The three-part series, written by Sarah Phelps (The Crimson Field), directed by Jonny Campbell (In The Flesh) and produced by Ruth Kenley-Letts (The Hour) is set in the beautiful, seemingly perfect village of Pagford and centres around its residents who are, despite immediate appearances, living far from idyllic lives.
Episode one starts gently, the camera swooping over the English countryside, but soon the colossal cracks begin to show and things get very dark indeed. At the heart of the story is Barry Fairbrother (Rory Kinnear) who is trying to stop the parish council Chairman (Michael Gambon) transforming Sweetlove house, a centre for the homeless and vulnerable, into a spa for the rich and beautiful.
When Barry dies suddenly, Pagford is left in shock, there’s empty seat left on the parish council and all hell breaks loose.
It might all sound a bit Midsomer Murders so far, but it really isn’t.
The Casual Vacancy isn’t really about local council rows, it’s about the hypocrisy, humour and oddness of the British nation, with its drug addiction, racism, bullying and social irresponsibility taking place just beyond the lovely village green.
The most striking character, and the real heart of the series, is tough-talking Krystal Weedon (played by new actress Abigal Lawrie) who lives a desperately difficult life looking after her drug addict mother and four year old brother.
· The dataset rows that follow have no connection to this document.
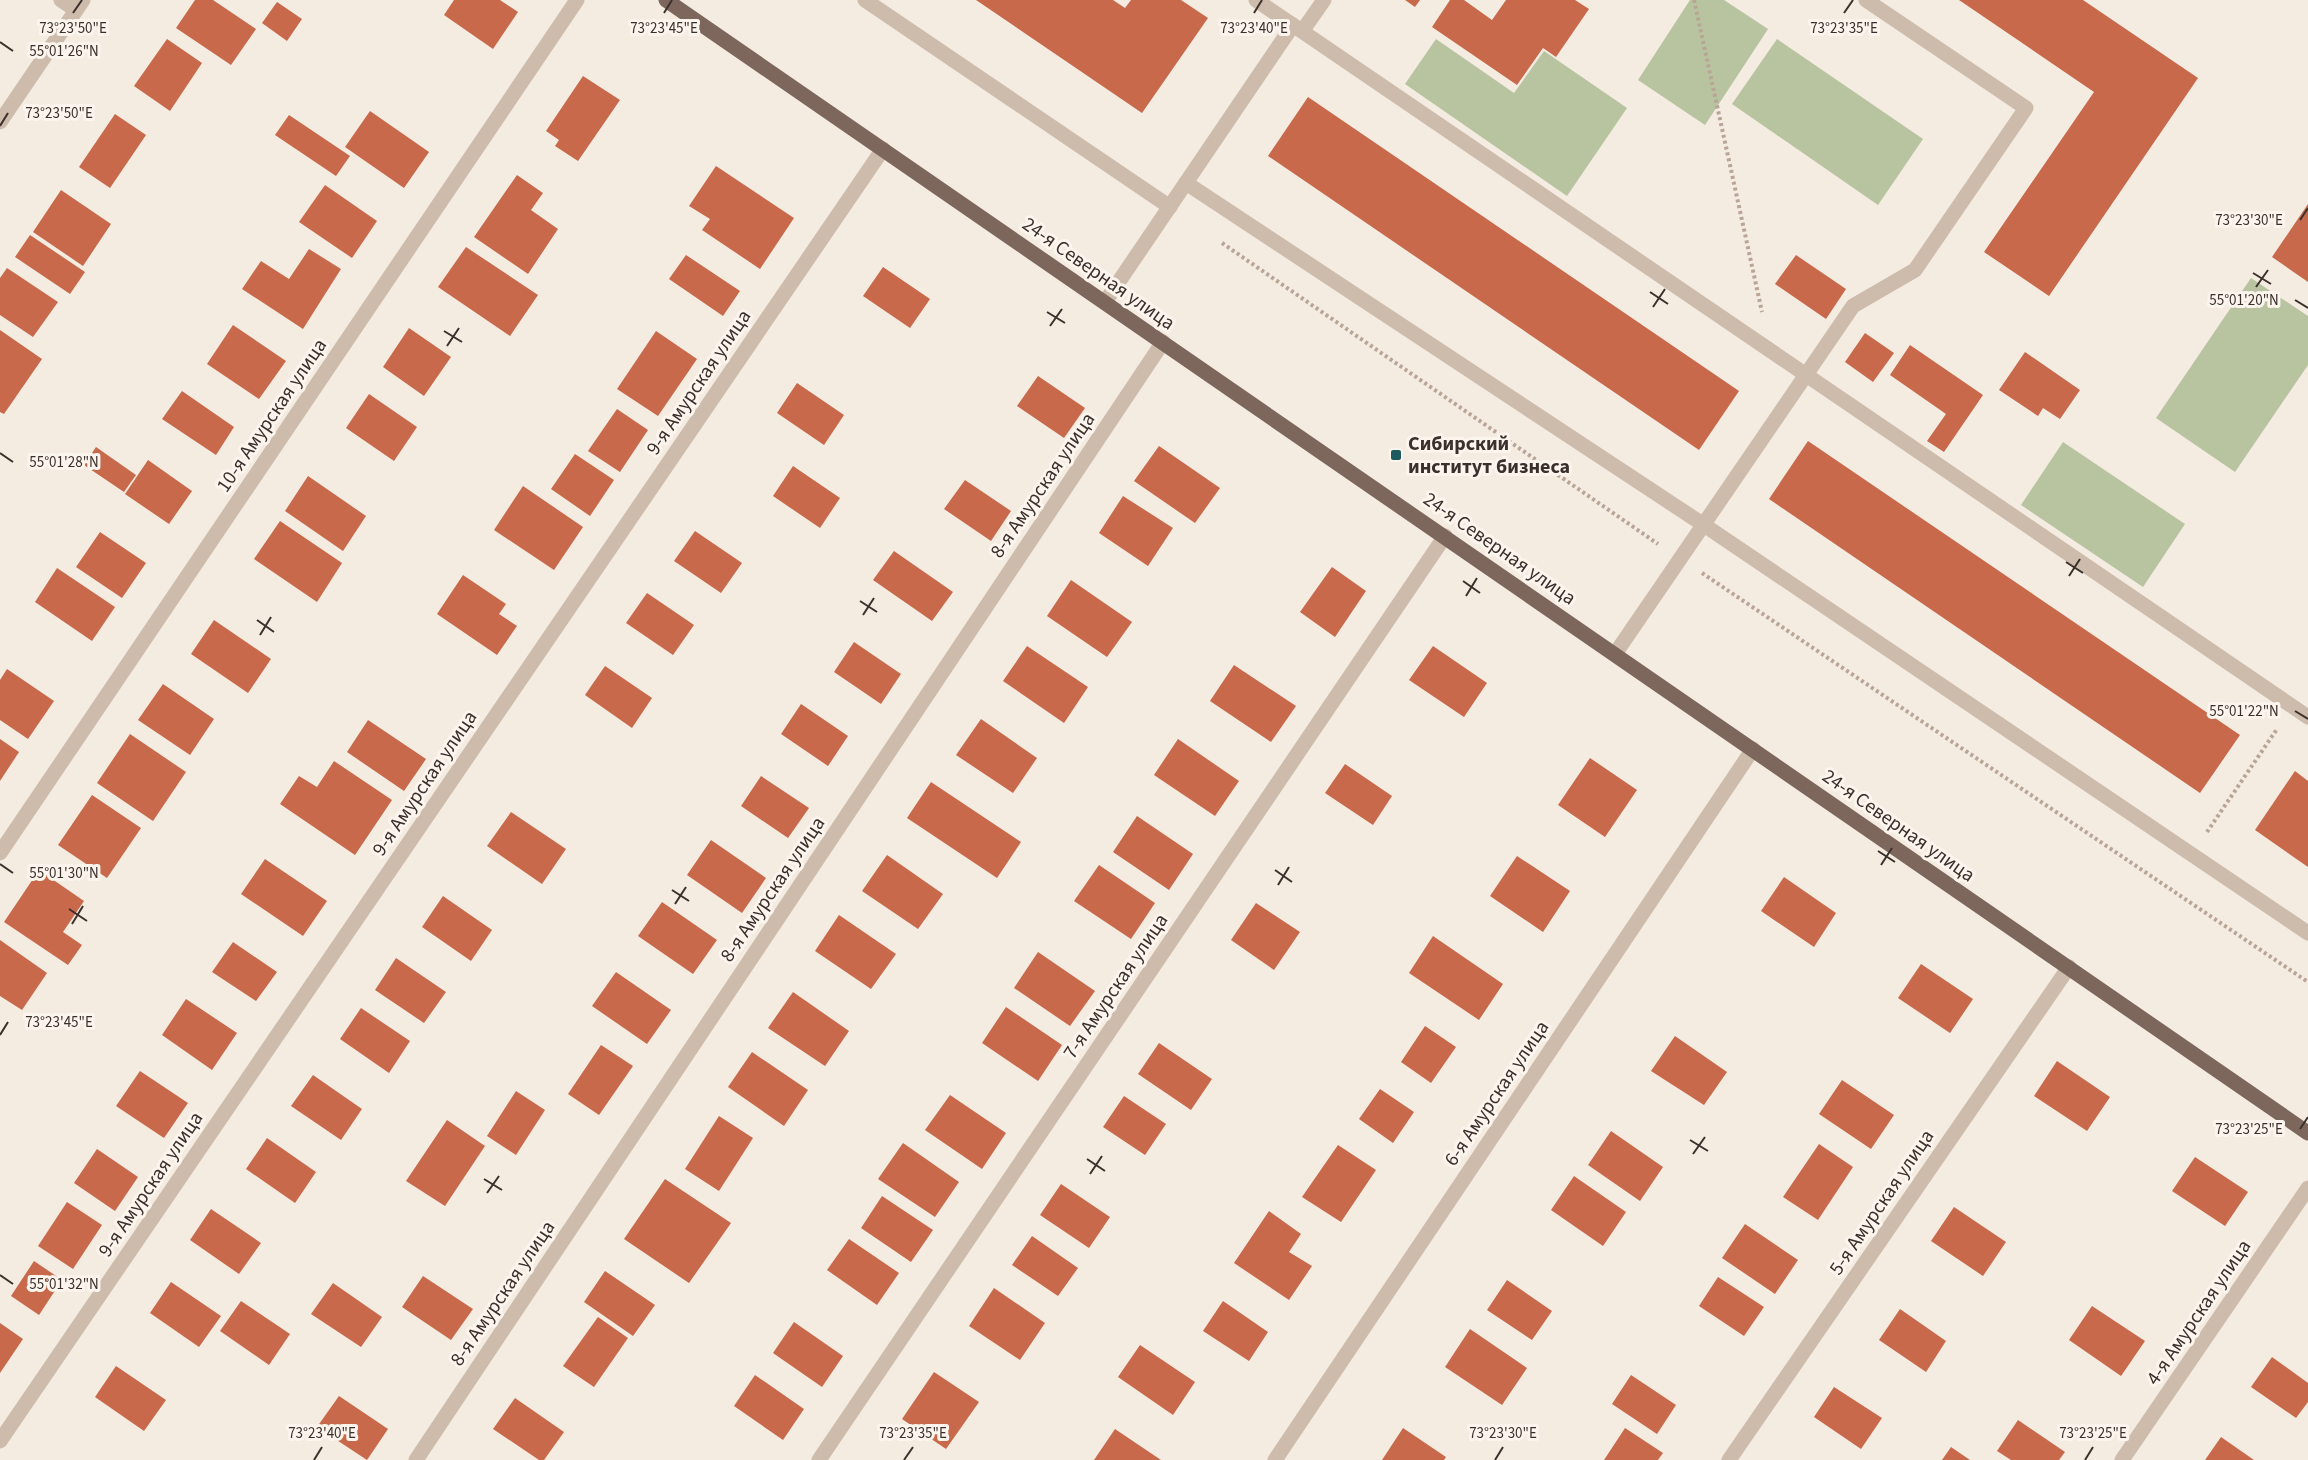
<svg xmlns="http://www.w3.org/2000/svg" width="2308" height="1460" font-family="'Source Sans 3',sans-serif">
<rect width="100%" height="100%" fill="#f4ebe1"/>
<g fill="#b8c4a0">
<path d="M1690,0H1724L1768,29L1705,125L1638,80Z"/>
<path d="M1436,39L1514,93L1544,51L1627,108L1567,196L1405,84Z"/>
<path d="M1777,39L1923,139L1878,205L1732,104Z"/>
<path d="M2251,278L2308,316V365L2235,472L2156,418Z"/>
<path d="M2063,442L2185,524L2143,587L2021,505Z"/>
</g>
<g fill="#c8694b">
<path d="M195,0H213L256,29L231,65L176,28Z"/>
<path d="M454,0H500L518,12L493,49L444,15Z"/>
<path d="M976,0H1113L1125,8L1131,0H1181L1208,18L1142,113Z"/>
<path d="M1405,0H1420L1415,7Z"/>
<path d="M1450,0H1464L1492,20L1506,0H1575L1589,9L1556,57L1543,48L1517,85L1432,27Z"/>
<path d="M1959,0H2083L2198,78L2049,296L1984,252L2094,92Z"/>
<path d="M277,2L302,19L287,41L262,23Z"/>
<path d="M167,39L202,63L170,111L134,86Z"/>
<path d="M583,76L620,100L578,161L555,146L559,140L546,131Z"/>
<path d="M1308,97L1739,391L1699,450L1268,156Z"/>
<path d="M370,111L429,152L404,188L345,147Z"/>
<path d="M115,114L146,135L110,188L79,167Z"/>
<path d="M289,115L350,156L336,176L275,135Z"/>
<path d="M716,166L794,218L760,269L702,230L710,219L689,206Z"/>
<path d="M517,175L543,193L531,210L558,229L528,274L474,237Z"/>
<path d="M325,185L377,221L352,258L299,222Z"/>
<path d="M61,190L111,224L83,266L33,232Z"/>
<path d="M2308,204V282L2272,257Z"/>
<path d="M30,235L85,272L70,294L15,257Z"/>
<path d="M466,247L538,295L510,336L438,287Z"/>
<path d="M309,249L341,269L303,329L242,289L261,261L289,279Z"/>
<path d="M686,255L740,291L723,316L669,279Z"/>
<path d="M1796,255L1846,289L1826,319L1775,284Z"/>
<path d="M883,267L930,299L910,328L863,296Z"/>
<path d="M7,268L58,302L33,337L0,315V278Z"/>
<path d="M233,325L286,361L259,399L207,364Z"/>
<path d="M409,328L451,357L424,396L383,367Z"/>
<path d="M0,330L42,359L4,414L0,412Z"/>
<path d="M656,331L697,359L658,416L617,389Z"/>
<path d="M1865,333L1894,353L1873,382L1845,362Z"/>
<path d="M1910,345L1983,395L1944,452L1927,441L1946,414L1890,375Z"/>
<path d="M2025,352L2080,390L2060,419L2043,408L2038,416L1999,390Z"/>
<path d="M1038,376L1085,408L1064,438L1017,406Z"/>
<path d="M797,383L844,415L824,445L777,413Z"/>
<path d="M182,391L234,427L216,455L162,419Z"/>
<path d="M369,394L417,427L394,461L346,428Z"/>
<path d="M617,409L648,430L620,472L588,451Z"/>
<path d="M1808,441L2240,735L2200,793L1769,499Z"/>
<path d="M1159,446L1220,488L1195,523L1134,481Z"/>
<path d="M96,447L136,475L124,492L84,465Z"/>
<path d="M575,454L614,480L590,516L551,489Z"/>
<path d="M148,460L192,491L169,524L125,494Z"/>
<path d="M793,466L840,498L820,528L773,496Z"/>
<path d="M308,476L366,516L343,551L285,511Z"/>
<path d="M965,480L1011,511L991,541L944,509Z"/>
<path d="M523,486L583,527L554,570L494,530Z"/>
<path d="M1123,496L1173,528L1148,566L1099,533Z"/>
<path d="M280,521L342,563L317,602L254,559Z"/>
<path d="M695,531L742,563L721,593L674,561Z"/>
<path d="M100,532L146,563L122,598L76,567Z"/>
<path d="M894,551L953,592L932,621L873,580Z"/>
<path d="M1332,567L1366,591L1335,637L1300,612Z"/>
<path d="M57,568L115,607L92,641L35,602Z"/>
<path d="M463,575L506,604L499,614L517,626L497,655L437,614Z"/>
<path d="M1071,580L1132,622L1107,657L1047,616Z"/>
<path d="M647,593L694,625L673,655L626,623Z"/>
<path d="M214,620L271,659L248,693L191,654Z"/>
<path d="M854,642L901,674L881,704L834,672Z"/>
<path d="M1027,646L1088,687L1064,723L1003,681Z"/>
<path d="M1433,646L1487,683L1464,717L1409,680Z"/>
<path d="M1234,665L1296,706L1271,742L1210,701Z"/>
<path d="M605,666L652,698L632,728L585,695Z"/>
<path d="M7,669L54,701L28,739L0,720V680Z"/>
<path d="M163,684L214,719L190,755L138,720Z"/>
<path d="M801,704L848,736L828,766L781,734Z"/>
<path d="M981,719L1037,758L1013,793L956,755Z"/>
<path d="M368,720L426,759L404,791L347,752Z"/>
<path d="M130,734L186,772L153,821L97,783Z"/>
<path d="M0,739L19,752L0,781Z"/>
<path d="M1178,739L1239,781L1215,816L1154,775Z"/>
<path d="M1590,758L1637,790L1605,837L1558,805Z"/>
<path d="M334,761L392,800L355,855L280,804L299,776L317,787Z"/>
<path d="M1345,764L1392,796L1373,825L1325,793Z"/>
<path d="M2295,771L2308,781V867L2255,830Z"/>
<path d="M761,776L809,808L788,838L741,806Z"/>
<path d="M931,782L1021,842L997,878L907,818Z"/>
<path d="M92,795L141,828L107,878L58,845Z"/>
<path d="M511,812L566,849L542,884L487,846Z"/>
<path d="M1137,816L1193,854L1169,890L1113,852Z"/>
<path d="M711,840L766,878L742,913L687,875Z"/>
<path d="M887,855L943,894L918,929L862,891Z"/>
<path d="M1517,856L1570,891L1543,932L1490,896Z"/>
<path d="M265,859L327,901L303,936L241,894Z"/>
<path d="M1099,865L1155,903L1131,939L1074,901Z"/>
<path d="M39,870L84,901L63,932L82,945L68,965L4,922Z"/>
<path d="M1784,877L1836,913L1814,947L1761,911Z"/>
<path d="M443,896L492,930L471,961L422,927Z"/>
<path d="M662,902L717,940L693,974L638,936Z"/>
<path d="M1256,903L1300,932L1274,970L1231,940Z"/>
<path d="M839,915L896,954L871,989L815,951Z"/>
<path d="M1433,936L1503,984L1479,1020L1409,973Z"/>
<path d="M0,940L47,973L22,1010L0,996Z"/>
<path d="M233,942L277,972L256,1001L212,972Z"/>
<path d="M1038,952L1095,991L1070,1026L1014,988Z"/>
<path d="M396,958L446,992L424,1023L375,990Z"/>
<path d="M1921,964L1973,999L1950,1033L1898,998Z"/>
<path d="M616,972L671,1010L647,1044L592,1006Z"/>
<path d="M793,992L849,1031L825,1066L768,1028Z"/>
<path d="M186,999L237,1033L212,1070L162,1035Z"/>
<path d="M1006,1007L1062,1045L1038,1081L982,1043Z"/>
<path d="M361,1008L410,1041L389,1073L340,1039Z"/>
<path d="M1425,1026L1456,1047L1431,1083L1401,1062Z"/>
<path d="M1675,1036L1727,1072L1704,1105L1651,1071Z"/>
<path d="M1159,1043L1212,1079L1191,1110L1138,1074Z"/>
<path d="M601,1045L633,1066L599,1115L568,1094Z"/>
<path d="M752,1052L808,1090L784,1126L728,1087Z"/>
<path d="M2057,1061L2110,1097L2087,1131L2034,1096Z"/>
<path d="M140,1071L188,1103L164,1138L116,1106Z"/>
<path d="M313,1075L362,1109L341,1140L291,1106Z"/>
<path d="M1842,1080L1894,1115L1871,1149L1819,1114Z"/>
<path d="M1380,1089L1414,1112L1393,1143L1359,1119Z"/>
<path d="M516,1091L545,1110L516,1155L487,1136Z"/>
<path d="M950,1095L1006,1133L982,1169L925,1130Z"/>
<path d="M1124,1096L1166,1124L1145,1155L1103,1127Z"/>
<path d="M719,1116L753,1138L719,1191L685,1169Z"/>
<path d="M447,1120L485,1146L445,1206L406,1181Z"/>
<path d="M1611,1131L1663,1167L1640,1201L1588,1165Z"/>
<path d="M267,1138L316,1172L295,1203L246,1169Z"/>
<path d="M903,1143L959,1182L935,1217L878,1179Z"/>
<path d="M1819,1144L1853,1167L1818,1220L1783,1197Z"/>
<path d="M1338,1145L1376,1170L1341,1222L1302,1197Z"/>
<path d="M97,1149L138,1177L115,1211L74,1183Z"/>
<path d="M2195,1157L2248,1192L2225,1226L2172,1191Z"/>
<path d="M1574,1176L1626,1212L1603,1246L1551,1210Z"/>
<path d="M665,1179L731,1223L689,1283L624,1239Z"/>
<path d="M1061,1184L1110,1217L1089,1248L1040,1215Z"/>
<path d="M882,1196L933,1230L911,1262L861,1228Z"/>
<path d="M67,1202L102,1225L73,1269L38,1246Z"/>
<path d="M1954,1207L2006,1242L1983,1276L1931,1241Z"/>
<path d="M211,1209L261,1243L239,1274L190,1240Z"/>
<path d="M1269,1211L1301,1234L1289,1252L1312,1266L1289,1300L1234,1263Z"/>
<path d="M1745,1224L1798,1260L1775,1294L1722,1258Z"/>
<path d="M1032,1236L1078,1268L1058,1296L1012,1265Z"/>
<path d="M849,1239L899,1273L877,1305L827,1270Z"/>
<path d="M34,1261L62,1280L39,1315L11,1296Z"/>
<path d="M605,1271L655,1305L633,1336L584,1302Z"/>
<path d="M423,1276L473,1309L451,1340L402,1307Z"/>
<path d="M1718,1277L1764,1307L1744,1336L1699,1306Z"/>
<path d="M1507,1280L1552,1311L1532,1340L1487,1310Z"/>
<path d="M171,1282L221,1316L199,1347L150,1313Z"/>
<path d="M333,1283L382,1317L361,1347L311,1314Z"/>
<path d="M994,1288L1045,1323L1020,1360L969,1326Z"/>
<path d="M241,1301L290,1334L269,1365L220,1331Z"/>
<path d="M1223,1301L1268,1332L1249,1361L1203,1331Z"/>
<path d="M2092,1306L2145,1341L2121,1376L2069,1340Z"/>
<path d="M1900,1309L1946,1341L1926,1372L1879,1340Z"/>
<path d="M598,1317L628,1338L594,1387L563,1366Z"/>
<path d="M794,1322L843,1356L822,1387L773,1353Z"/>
<path d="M0,1323L23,1339L0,1373Z"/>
<path d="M1470,1329L1527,1368L1502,1405L1445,1367Z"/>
<path d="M1140,1345L1195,1382L1173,1415L1118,1377Z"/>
<path d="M2272,1357L2308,1383V1402L2296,1418L2251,1387Z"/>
<path d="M116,1366L166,1400L144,1431L95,1397Z"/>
<path d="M934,1372L979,1402L946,1449L902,1419Z"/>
<path d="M755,1375L804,1409L783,1440L734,1406Z"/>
<path d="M1631,1375L1676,1405L1657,1434L1612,1404Z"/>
<path d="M1834,1387L1882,1418L1861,1449L1814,1417Z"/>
<path d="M339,1396L388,1429L367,1460L317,1427Z"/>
<path d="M515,1398L564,1432L544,1460H539L493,1429Z"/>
<path d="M2018,1420L2065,1452L2059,1460H2011L1997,1451Z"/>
<path d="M1403,1428L1446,1457L1444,1460H1382Z"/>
<path d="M1625,1428L1663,1453L1658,1460H1604Z"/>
<path d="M1115,1429L1161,1460H1094Z"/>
<path d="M2221,1437L2254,1460H2205Z"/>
<path d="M1951,1447L1970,1460H1942Z"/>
</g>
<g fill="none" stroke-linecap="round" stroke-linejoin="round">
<g stroke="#b9a596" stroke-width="4" stroke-dasharray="3 3" stroke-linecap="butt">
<path d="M1694,0L1762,312"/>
<path d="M1222,243L1658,544"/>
<path d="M1702,573L2308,982"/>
<path d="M2207,832L2277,729"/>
</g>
<g stroke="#cdbbac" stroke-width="15">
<path d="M61,0L76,10"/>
<path d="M865,0L1170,207"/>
<path d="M1256,0L2308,717"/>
<path d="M1303,30L1324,0"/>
<path d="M0,122L83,0"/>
<path d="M1186,183L1704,525L2308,933"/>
<path d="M1105,302L1293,25"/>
<path d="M1615,654L1853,306L1915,270L2026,108L1866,0"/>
<path d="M0,853L577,0"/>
<path d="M0,1441L883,149"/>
<path d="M416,1460L1163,342"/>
<path d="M819,1460L1445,536"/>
<path d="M1275,1460L1753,749"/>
<path d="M1729,1460L2069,967"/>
<path d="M2122,1460L2308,1188"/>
</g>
<path stroke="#7d675c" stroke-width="15" d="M666,0L2308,1133"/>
</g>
<path fill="none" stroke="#3b302b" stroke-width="2" d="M73,13L82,0M664,13L672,0M1254,13L1262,0M1844,13L1853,0M0,42L13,51M0,126L8,113M2300,220L2308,208M2253,273L2271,284M2256,287L2268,270M1650,292L1668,304M2295,300L2308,308M1653,307L1665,289M1047,312L1065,323M1050,326L1062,309M444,331L462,342M447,346L459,328M0,453L13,462M2066,562L2083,573M2069,576L2080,559M1463,581L1480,593M1466,596L1477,578M860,601L877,612M863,615L874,598M257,620L274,632M260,635L271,617M2295,711L2308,719M1878,851L1895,862M0,864L13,873M1881,865L1892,848M1275,870L1292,882M1278,885L1289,867M672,890L689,901M675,904L686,887M69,909L87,921M72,924L83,906M0,1035L8,1022M2300,1129L2308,1117M1690,1140L1708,1151M1693,1154L1705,1137M1087,1159L1105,1171M1090,1174L1102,1156M484,1179L502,1190M487,1193L499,1176M0,1275L13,1284M314,1460L322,1447M904,1460L913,1447M1495,1460L1503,1447M2085,1460L2093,1447"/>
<rect fill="#1f5a5e" stroke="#fbf5ee" stroke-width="2" x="1390" y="449" width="12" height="12" rx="3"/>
<g text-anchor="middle" stroke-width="6" stroke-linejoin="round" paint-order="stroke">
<g font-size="20" fill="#3b302b" stroke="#fbf5ee">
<text transform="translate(1099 273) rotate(35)" y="7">24-я Северная улица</text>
<text transform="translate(698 382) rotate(-56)" y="7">9-я Амурская улица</text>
<text transform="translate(271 415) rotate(-56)" y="7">10-я Амурская улица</text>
<text transform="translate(1042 485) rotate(-56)" y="7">8-я Амурская улица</text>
<text transform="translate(1500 548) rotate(35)" y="7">24-я Северная улица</text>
<text transform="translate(424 783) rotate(-56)" y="7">9-я Амурская улица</text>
<text transform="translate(1899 825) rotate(35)" y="7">24-я Северная улица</text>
<text transform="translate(772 889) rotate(-56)" y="7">8-я Амурская улица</text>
<text transform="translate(1115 986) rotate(-56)" y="7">7-я Амурская улица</text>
<text transform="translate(1496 1093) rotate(-56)" y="7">6-я Амурская улица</text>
<text transform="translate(150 1184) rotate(-56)" y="7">9-я Амурская улица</text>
<text transform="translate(1881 1202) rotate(-56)" y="7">5-я Амурская улица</text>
<text transform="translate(502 1293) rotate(-56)" y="7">8-я Амурская улица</text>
<text transform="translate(2198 1312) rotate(-56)" y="7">4-я Амурская улица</text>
</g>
<g font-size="20" font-weight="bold" fill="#3b302b" stroke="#fbf5ee" text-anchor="start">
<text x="1408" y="450">Сибирский<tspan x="1408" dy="23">институт бизнеса</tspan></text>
</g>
</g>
<g font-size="15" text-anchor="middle" fill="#3b302b" stroke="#fbf5ee" stroke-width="6" stroke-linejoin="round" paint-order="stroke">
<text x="73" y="33">73°23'50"E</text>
<text x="664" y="33">73°23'45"E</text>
<text x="1254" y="33">73°23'40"E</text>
<text x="1844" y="33">73°23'35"E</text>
<text x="64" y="56">55°01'26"N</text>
<text x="59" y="118">73°23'50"E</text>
<text x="2249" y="225">73°23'30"E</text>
<text x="2244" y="305">55°01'20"N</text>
<text x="64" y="467">55°01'28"N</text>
<text x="2244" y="716">55°01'22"N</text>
<text x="64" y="878">55°01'30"N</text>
<text x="59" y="1027">73°23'45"E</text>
<text x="2249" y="1134">73°23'25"E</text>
<text x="64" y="1289">55°01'32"N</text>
<text x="322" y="1438">73°23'40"E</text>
<text x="913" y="1438">73°23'35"E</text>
<text x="1503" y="1438">73°23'30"E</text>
<text x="2093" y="1438">73°23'25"E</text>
</g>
</svg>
I could have watched her all day.
Yet even in the darkness there’s comedy. Barry Fairbother’s half-brother Simon Price (Richard Glover) is a character so buffoon-like and vile that he’s funny, and there are some glorious moments when we witness Samantha Mollison’s (Keeley Hawes) comically awful marriage to the rather pathetic Miles Mollison (Rufus Jones).
Beautifully shot, brilliantly acted and swarming with vivid characters, The Casual Vacancy is one of the best new dramas I’ve seen in a long while. And just as in JK Rowling’s Harry Potter, this new fictional world feels so strange and real that it’s like being put under a spell.